Untold numbers of these existing Java-based apps for BlackBerry phones will get recompiled for the PlayBook, but not exactly imminently.
Meanwhile, RIM is justifying BlackBerry Bridge on security grounds. As the theory goes, enterprise IT managers will only need to worry about securing the data on BlackBerry phones, since messages will be wiped from the tablet when a BlackBerry Bridge connection bites the dust.
But consumers, of course, aren't directly governed by enterprise IT security policies, anyway.
PlayBook's Consumer Play
More apps are out there for consumers and, while it shouldn't be priced as high as Apple's tablet, the seven-inch PlayBook might well appeal to consumers who want a smaller and lighter device than the 10-inch iPad.

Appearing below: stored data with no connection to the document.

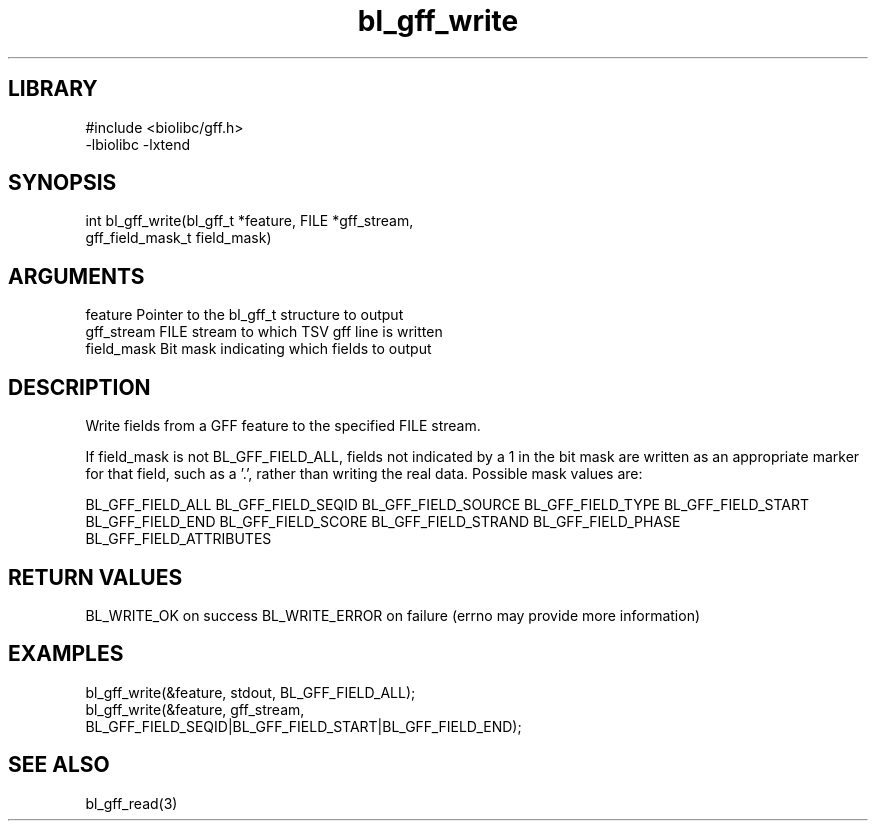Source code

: \" Generated by c2man from bl_gff_write.c
.TH bl_gff_write 3

.SH LIBRARY
\" Indicate #includes, library name, -L and -l flags
.nf
.na
#include <biolibc/gff.h>
-lbiolibc -lxtend
.ad
.fi

\" Convention:
\" Underline anything that is typed verbatim - commands, etc.
.SH SYNOPSIS
.PP
.nf
.na
int     bl_gff_write(bl_gff_t *feature, FILE *gff_stream,
gff_field_mask_t field_mask)
.ad
.fi

.SH ARGUMENTS
.nf
.na
feature     Pointer to the bl_gff_t structure to output
gff_stream  FILE stream to which TSV gff line is written
field_mask  Bit mask indicating which fields to output
.ad
.fi

.SH DESCRIPTION

Write fields from a GFF feature to the specified FILE
stream.

If field_mask is not BL_GFF_FIELD_ALL, fields not indicated by a 1
in the bit mask are written as an appropriate marker for that field,
such as a '.', rather than writing the real data.
Possible mask values are:

BL_GFF_FIELD_ALL
BL_GFF_FIELD_SEQID
BL_GFF_FIELD_SOURCE
BL_GFF_FIELD_TYPE
BL_GFF_FIELD_START
BL_GFF_FIELD_END
BL_GFF_FIELD_SCORE
BL_GFF_FIELD_STRAND
BL_GFF_FIELD_PHASE
BL_GFF_FIELD_ATTRIBUTES

.SH RETURN VALUES

BL_WRITE_OK on success
BL_WRITE_ERROR on failure (errno may provide more information)

.SH EXAMPLES
.nf
.na

bl_gff_write(&feature, stdout, BL_GFF_FIELD_ALL);
bl_gff_write(&feature, gff_stream,
    BL_GFF_FIELD_SEQID|BL_GFF_FIELD_START|BL_GFF_FIELD_END);
.ad
.fi

.SH SEE ALSO

bl_gff_read(3)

The PlayBook might also pick up fans among those looking for features not available on Apple's tablet, whether that's multimedia multitasking or the PlayBook's unique split-screen mode for slide presentations.
RIM's Balsillie has suggested that, for legions of consumers, the lack of a native e-mail client isn't going to matter. Maybe it's true that the PlayBook's browser-based access to Web mail will be enough for many. 3G/4G access, though, is more universally important.
So here's hoping that a future software update for PlayBook will indeed include native e-mail, contact, and calendar apps, for those who need them. Meanwhile, RIM has already decided to release tablets with 3G/4G connectivity this summer.